Angela Markovska receives her PhD certificate
The PhD thesis of Angela Markovska (Center for Translational Immunology, UMC Utrecht) investigated how lipoproteins (particles that transport fats such as cholesterol in the bloodstream) affect T cell responses. Low-density lipoprotein (LDL) delivers cholesterol to cells through the LDL receptor (LDLR), a pathway that is present in many cell types, including immune cells. However, its importance for T cell biology has not been well defined.
The work of Angela first demonstrated that circulating lipoproteins can function as carriers of lipid antigens. These lipoproteins deliver lipid antigens to invariant natural killer T cells, leading to their activation. This finding reveals a previously underappreciated immunological role for lipoproteins in antigen transport.

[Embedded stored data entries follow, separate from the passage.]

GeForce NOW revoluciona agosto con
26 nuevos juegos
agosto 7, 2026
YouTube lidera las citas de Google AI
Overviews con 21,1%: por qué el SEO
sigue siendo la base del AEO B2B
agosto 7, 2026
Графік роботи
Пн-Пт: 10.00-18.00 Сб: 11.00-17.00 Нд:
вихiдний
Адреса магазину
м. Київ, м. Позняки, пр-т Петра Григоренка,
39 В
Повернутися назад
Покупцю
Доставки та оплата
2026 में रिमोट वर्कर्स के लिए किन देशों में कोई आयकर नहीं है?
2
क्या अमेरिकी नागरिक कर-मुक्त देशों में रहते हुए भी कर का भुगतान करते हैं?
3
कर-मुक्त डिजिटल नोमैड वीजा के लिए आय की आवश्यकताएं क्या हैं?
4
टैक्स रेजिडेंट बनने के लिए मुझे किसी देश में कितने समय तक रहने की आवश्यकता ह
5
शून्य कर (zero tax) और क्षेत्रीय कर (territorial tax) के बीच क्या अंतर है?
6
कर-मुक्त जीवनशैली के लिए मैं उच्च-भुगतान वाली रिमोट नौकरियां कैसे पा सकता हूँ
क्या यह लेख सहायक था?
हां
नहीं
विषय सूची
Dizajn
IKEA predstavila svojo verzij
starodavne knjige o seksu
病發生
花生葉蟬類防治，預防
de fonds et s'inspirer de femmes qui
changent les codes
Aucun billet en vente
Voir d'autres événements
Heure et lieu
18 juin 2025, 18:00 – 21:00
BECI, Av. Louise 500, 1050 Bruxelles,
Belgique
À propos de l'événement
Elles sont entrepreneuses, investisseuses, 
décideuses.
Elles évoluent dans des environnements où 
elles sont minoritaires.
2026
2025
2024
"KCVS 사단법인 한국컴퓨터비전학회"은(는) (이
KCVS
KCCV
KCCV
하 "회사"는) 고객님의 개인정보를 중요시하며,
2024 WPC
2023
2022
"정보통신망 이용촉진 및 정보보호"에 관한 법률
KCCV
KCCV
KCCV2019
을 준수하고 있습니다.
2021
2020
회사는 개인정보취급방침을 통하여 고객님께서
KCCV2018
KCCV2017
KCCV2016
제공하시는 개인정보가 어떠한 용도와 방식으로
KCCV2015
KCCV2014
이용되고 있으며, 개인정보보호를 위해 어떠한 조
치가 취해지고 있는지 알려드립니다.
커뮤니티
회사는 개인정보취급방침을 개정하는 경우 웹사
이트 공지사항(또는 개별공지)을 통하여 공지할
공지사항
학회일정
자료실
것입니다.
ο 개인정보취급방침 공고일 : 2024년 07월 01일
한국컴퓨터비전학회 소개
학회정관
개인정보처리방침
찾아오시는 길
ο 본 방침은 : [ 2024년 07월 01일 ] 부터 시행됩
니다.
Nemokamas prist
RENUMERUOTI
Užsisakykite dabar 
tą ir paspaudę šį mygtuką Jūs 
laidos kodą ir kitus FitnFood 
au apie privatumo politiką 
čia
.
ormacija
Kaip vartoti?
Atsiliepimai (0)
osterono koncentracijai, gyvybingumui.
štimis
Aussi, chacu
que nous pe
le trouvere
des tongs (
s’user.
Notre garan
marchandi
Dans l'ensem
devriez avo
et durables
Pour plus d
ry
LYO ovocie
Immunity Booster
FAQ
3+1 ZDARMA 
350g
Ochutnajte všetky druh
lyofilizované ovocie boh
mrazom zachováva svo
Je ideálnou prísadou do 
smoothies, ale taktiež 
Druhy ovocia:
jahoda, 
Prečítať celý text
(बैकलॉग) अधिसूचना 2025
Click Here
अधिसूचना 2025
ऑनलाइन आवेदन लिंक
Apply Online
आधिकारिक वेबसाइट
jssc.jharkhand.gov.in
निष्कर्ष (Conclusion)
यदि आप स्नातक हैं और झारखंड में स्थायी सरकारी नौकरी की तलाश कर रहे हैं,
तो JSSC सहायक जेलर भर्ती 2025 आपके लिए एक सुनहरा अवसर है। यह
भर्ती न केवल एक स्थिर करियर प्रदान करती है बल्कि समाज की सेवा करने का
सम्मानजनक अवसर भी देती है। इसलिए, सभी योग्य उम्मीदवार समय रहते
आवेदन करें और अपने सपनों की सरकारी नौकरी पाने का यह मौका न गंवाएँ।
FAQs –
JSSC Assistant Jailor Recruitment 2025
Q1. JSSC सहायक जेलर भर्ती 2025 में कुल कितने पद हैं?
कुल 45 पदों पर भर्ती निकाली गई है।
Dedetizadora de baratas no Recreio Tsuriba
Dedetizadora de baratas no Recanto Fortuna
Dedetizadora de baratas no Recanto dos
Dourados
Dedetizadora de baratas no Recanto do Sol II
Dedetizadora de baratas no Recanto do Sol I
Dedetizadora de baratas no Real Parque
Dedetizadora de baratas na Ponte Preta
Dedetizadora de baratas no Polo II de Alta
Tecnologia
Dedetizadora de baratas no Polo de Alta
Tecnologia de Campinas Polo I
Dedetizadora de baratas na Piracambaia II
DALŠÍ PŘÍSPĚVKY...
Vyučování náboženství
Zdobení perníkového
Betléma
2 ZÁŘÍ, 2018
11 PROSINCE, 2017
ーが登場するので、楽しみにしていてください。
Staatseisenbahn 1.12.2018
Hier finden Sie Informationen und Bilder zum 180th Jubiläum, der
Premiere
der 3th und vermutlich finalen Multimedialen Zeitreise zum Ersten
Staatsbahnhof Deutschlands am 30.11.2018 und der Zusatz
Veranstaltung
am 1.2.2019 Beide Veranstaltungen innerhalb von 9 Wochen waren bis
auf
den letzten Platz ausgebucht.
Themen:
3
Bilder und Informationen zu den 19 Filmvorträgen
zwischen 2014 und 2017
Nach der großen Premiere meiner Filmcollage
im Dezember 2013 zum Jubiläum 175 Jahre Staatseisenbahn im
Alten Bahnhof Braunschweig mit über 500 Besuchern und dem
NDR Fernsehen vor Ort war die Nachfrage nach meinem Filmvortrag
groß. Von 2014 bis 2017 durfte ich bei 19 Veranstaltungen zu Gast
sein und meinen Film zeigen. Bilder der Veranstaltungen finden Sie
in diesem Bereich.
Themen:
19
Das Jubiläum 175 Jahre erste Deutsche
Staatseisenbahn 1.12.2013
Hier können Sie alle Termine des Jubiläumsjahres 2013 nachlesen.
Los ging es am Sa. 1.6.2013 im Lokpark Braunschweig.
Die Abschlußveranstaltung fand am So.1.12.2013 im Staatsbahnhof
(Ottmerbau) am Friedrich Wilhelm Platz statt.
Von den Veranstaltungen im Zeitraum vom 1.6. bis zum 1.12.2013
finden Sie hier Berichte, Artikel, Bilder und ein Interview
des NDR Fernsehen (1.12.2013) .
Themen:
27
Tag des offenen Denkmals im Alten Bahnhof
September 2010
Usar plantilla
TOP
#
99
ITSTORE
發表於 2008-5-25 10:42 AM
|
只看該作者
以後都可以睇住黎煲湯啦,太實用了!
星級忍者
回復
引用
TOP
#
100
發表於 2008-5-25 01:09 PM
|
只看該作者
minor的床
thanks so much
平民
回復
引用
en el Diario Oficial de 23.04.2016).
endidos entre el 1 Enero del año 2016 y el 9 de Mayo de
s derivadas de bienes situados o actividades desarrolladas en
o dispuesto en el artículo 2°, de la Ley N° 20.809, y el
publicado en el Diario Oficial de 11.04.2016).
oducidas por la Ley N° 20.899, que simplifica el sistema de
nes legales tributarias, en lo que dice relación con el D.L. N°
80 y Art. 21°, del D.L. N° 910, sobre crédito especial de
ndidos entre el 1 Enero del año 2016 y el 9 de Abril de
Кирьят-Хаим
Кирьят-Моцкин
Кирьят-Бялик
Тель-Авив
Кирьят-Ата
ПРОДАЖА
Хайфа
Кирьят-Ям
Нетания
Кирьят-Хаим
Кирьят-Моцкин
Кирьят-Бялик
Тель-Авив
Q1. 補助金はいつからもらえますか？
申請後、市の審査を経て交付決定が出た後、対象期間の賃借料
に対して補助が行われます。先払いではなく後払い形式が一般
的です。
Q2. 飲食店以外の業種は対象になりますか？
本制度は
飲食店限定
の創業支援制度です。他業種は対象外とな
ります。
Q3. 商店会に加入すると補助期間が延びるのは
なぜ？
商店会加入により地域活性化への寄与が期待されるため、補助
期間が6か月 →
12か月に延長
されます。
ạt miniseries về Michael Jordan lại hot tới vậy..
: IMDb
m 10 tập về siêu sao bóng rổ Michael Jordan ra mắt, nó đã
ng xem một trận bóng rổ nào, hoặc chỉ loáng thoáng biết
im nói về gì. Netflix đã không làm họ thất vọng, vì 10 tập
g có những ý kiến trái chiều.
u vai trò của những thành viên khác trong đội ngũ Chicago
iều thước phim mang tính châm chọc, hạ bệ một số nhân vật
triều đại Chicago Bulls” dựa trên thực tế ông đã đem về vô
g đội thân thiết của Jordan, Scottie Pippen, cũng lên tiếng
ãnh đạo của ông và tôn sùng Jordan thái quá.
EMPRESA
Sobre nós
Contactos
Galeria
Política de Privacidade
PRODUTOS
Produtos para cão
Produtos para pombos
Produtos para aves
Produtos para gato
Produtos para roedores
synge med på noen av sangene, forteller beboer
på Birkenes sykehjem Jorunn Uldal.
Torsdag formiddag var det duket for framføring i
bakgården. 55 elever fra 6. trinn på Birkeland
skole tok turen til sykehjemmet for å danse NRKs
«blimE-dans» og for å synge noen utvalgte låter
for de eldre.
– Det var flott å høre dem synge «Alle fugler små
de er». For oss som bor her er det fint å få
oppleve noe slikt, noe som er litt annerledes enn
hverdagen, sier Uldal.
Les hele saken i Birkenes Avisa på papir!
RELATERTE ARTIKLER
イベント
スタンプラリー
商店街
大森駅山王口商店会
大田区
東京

Further studies showed that LDLR-mediated lipoprotein uptake plays an important role in conventional T cell function. Using immune cells from patients with homozygous familial hypercholesterolemia (a genetic condition that disrupts LDLR function) the research by Angela Markovska demonstrated that impaired lipoprotein uptake alters T cell behavior. Moreover, in CD4+ T cells, LDLR-dependent lipid uptake supported activation, proliferation, and differentiation, particularly promoting the development of interleukin-10-producing immunoregulatory T cells.
In CD8+ T cells, regulation of LDLR expression also strongly influences immune function. The protein PCSK9 appeared to reduce LDL receptor levels on T cells, which impaired their activation and cytotoxic activity. Importantly, pharmacological inhibition of PCSK9 restored the ability of CD8+ T cells to kill target cells. These findings suggest that cholesterol-lowering drugs targeting PCSK9 could potentially be repurposed to enhance cancer immunotherapy.
Additional work identified strategies to improve tumor recognition by increasing MHC class I expression on tumor cells. This makes tumor cells more visible to CD8+ T cells and strengthens immune-mediated tumor destruction.
Together, these results demonstrate that lipoprotein uptake and lipid metabolism are important regulators of T cell activation and function. The findings reveal new connections between lipid metabolism and immune regulation and suggest that targeting metabolic pathways may offer new opportunities to improve treatments for inflammatory diseases and cancer.
Angela Markovska, PhD (1996, Skopje, North Macedonia) defended her PhD thesis on March 3, 2026, at Utrecht University. The title of her thesis was “Where lipoproteins meet T cells – LDL receptor in the growing landscape of immune modulation.” Supervisor was Marianne Boes, PhD (Center for Translational Immunology, UMC Utrecht) and co-supervisor was Henk Schipper, MD PhD (Department of Pediatric Cardiology, Erasmus MC, Rotterdam). In April 2025, Angela started as a postdoctoral researcher at the Department of Biomolecular Health Sciences at Utrecht University.